◆ WORK TO BE COMPLETED ◆
The entries below hold a line with "hfov_deg: 41.6" and a line with "focal_mm: 4.6". Return those lines and all that lie between them, exactly and only.

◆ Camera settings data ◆

■ ■ ■ ■

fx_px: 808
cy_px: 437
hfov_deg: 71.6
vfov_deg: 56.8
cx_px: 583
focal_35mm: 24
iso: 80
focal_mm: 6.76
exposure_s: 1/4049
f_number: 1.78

■ ■ ■ ■

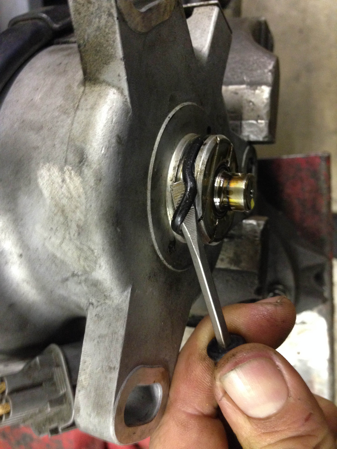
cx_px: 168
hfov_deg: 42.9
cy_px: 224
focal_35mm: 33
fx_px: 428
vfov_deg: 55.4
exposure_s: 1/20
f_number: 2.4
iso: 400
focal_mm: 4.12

■ ■ ■ ■

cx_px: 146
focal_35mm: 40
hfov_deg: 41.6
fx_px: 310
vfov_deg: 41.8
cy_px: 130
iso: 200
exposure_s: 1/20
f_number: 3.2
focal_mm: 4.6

■ ■ ■ ■

◆ YOUR SOLUTION ◆
hfov_deg: 41.6
fx_px: 310
vfov_deg: 41.8
cy_px: 130
iso: 200
exposure_s: 1/20
f_number: 3.2
focal_mm: 4.6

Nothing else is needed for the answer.